== WHAT THIS TASK INVOLVES ==
Copy out each entry precisely; no image belongs in the result.

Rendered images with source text

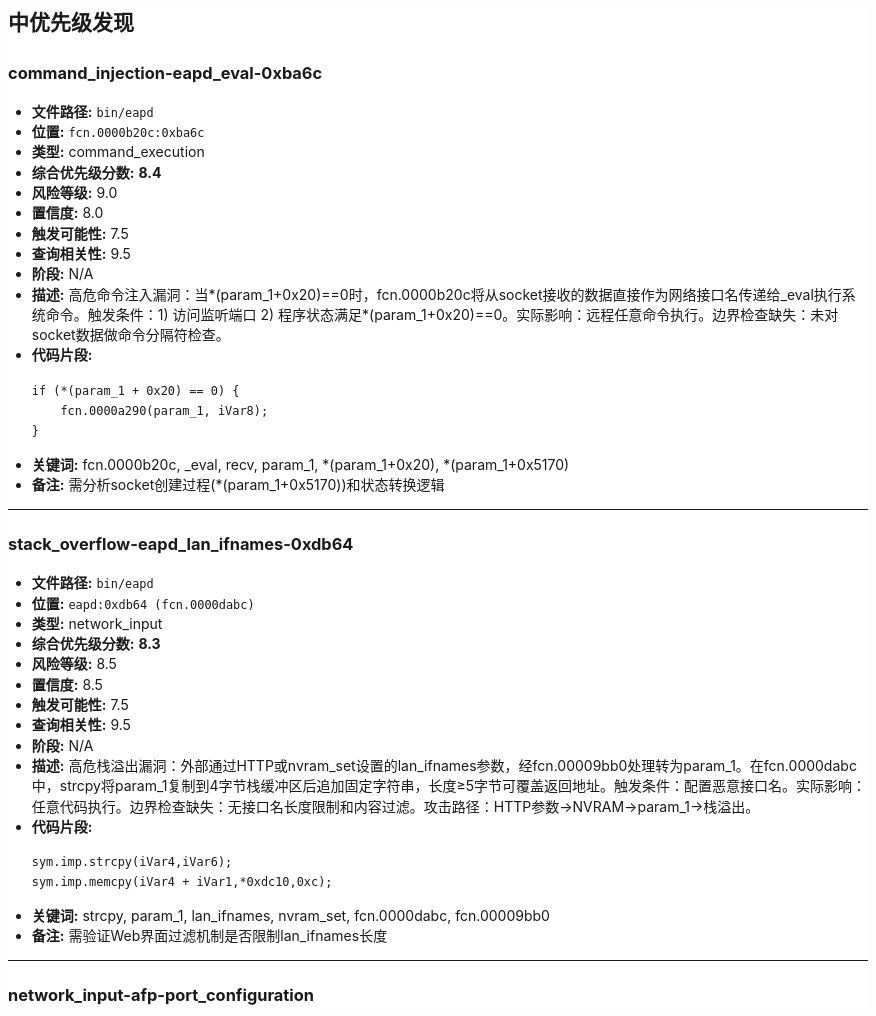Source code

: 
## 中优先级发现

### command_injection-eapd_eval-0xba6c

- **文件路径:** `bin/eapd`
- **位置:** `fcn.0000b20c:0xba6c`
- **类型:** command_execution
- **综合优先级分数:** **8.4**
- **风险等级:** 9.0
- **置信度:** 8.0
- **触发可能性:** 7.5
- **查询相关性:** 9.5
- **阶段:** N/A
- **描述:** 高危命令注入漏洞：当*(param_1+0x20)==0时，fcn.0000b20c将从socket接收的数据直接作为网络接口名传递给_eval执行系统命令。触发条件：1) 访问监听端口 2) 程序状态满足*(param_1+0x20)==0。实际影响：远程任意命令执行。边界检查缺失：未对socket数据做命令分隔符检查。
- **代码片段:**
  ```
  if (*(param_1 + 0x20) == 0) {
      fcn.0000a290(param_1, iVar8);
  }
  ```
- **关键词:** fcn.0000b20c, _eval, recv, param_1, *(param_1+0x20), *(param_1+0x5170)
- **备注:** 需分析socket创建过程(*(param_1+0x5170))和状态转换逻辑

---
### stack_overflow-eapd_lan_ifnames-0xdb64

- **文件路径:** `bin/eapd`
- **位置:** `eapd:0xdb64 (fcn.0000dabc)`
- **类型:** network_input
- **综合优先级分数:** **8.3**
- **风险等级:** 8.5
- **置信度:** 8.5
- **触发可能性:** 7.5
- **查询相关性:** 9.5
- **阶段:** N/A
- **描述:** 高危栈溢出漏洞：外部通过HTTP或nvram_set设置的lan_ifnames参数，经fcn.00009bb0处理转为param_1。在fcn.0000dabc中，strcpy将param_1复制到4字节栈缓冲区后追加固定字符串，长度≥5字节可覆盖返回地址。触发条件：配置恶意接口名。实际影响：任意代码执行。边界检查缺失：无接口名长度限制和内容过滤。攻击路径：HTTP参数→NVRAM→param_1→栈溢出。
- **代码片段:**
  ```
  sym.imp.strcpy(iVar4,iVar6);
  sym.imp.memcpy(iVar4 + iVar1,*0xdc10,0xc);
  ```
- **关键词:** strcpy, param_1, lan_ifnames, nvram_set, fcn.0000dabc, fcn.00009bb0
- **备注:** 需验证Web界面过滤机制是否限制lan_ifnames长度

---
### network_input-afp-port_configuration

== ANSWER TO THE EXERCISE ==
Source code

: 
## 中优先级发现

### command_injection-eapd_eval-0xba6c

- **文件路径:** `bin/eapd`
- **位置:** `fcn.0000b20c:0xba6c`
- **类型:** command_execution
- **综合优先级分数:** **8.4**
- **风险等级:** 9.0
- **置信度:** 8.0
- **触发可能性:** 7.5
- **查询相关性:** 9.5
- **阶段:** N/A
- **描述:** 高危命令注入漏洞：当*(param_1+0x20)==0时，fcn.0000b20c将从socket接收的数据直接作为网络接口名传递给_eval执行系统命令。触发条件：1) 访问监听端口 2) 程序状态满足*(param_1+0x20)==0。实际影响：远程任意命令执行。边界检查缺失：未对socket数据做命令分隔符检查。
- **代码片段:**
  ```
  if (*(param_1 + 0x20) == 0) {
      fcn.0000a290(param_1, iVar8);
  }
  ```
- **关键词:** fcn.0000b20c, _eval, recv, param_1, *(param_1+0x20), *(param_1+0x5170)
- **备注:** 需分析socket创建过程(*(param_1+0x5170))和状态转换逻辑

---
### stack_overflow-eapd_lan_ifnames-0xdb64

- **文件路径:** `bin/eapd`
- **位置:** `eapd:0xdb64 (fcn.0000dabc)`
- **类型:** network_input
- **综合优先级分数:** **8.3**
- **风险等级:** 8.5
- **置信度:** 8.5
- **触发可能性:** 7.5
- **查询相关性:** 9.5
- **阶段:** N/A
- **描述:** 高危栈溢出漏洞：外部通过HTTP或nvram_set设置的lan_ifnames参数，经fcn.00009bb0处理转为param_1。在fcn.0000dabc中，strcpy将param_1复制到4字节栈缓冲区后追加固定字符串，长度≥5字节可覆盖返回地址。触发条件：配置恶意接口名。实际影响：任意代码执行。边界检查缺失：无接口名长度限制和内容过滤。攻击路径：HTTP参数→NVRAM→param_1→栈溢出。
- **代码片段:**
  ```
  sym.imp.strcpy(iVar4,iVar6);
  sym.imp.memcpy(iVar4 + iVar1,*0xdc10,0xc);
  ```
- **关键词:** strcpy, param_1, lan_ifnames, nvram_set, fcn.0000dabc, fcn.00009bb0
- **备注:** 需验证Web界面过滤机制是否限制lan_ifnames长度

---
### network_input-afp-port_configuration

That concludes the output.